* begin DATA FOR THE TASK *

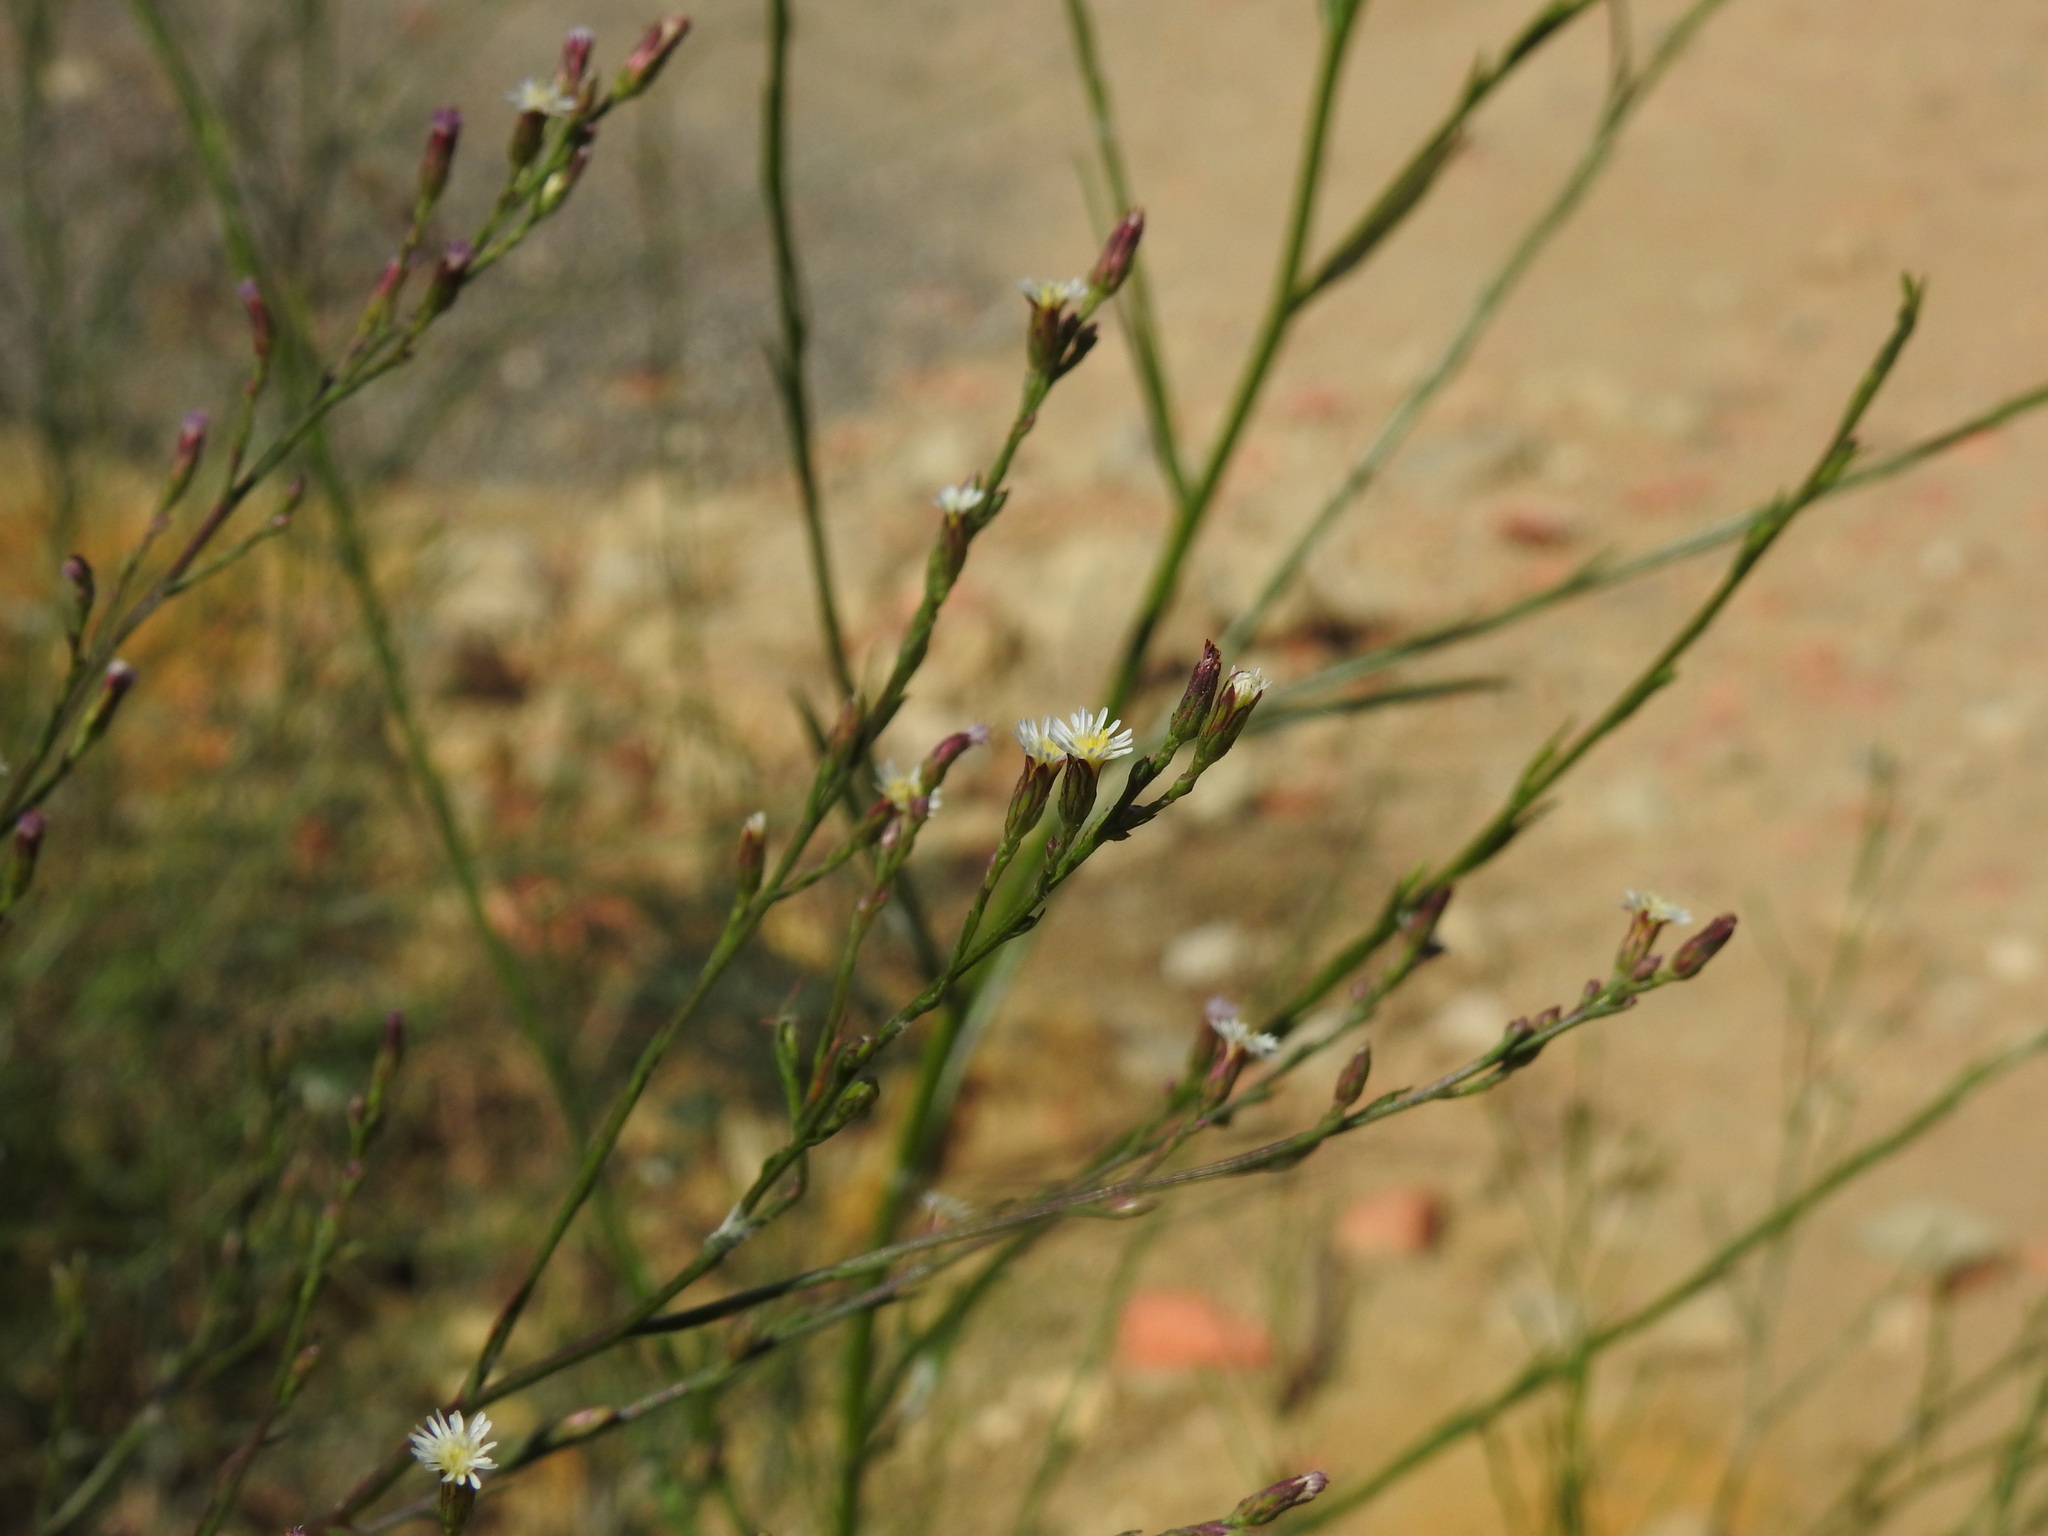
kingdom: Plantae
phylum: Tracheophyta
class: Magnoliopsida
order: Asterales
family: Asteraceae
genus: Symphyotrichum
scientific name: Symphyotrichum squamatum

* end DATA FOR THE TASK *

Reproduce all the rows, swapping "scientific name" for "binomial name" and changing nothing else. Leave out the pictures.

● REPLY:
kingdom: Plantae
phylum: Tracheophyta
class: Magnoliopsida
order: Asterales
family: Asteraceae
genus: Symphyotrichum
binomial name: Symphyotrichum squamatum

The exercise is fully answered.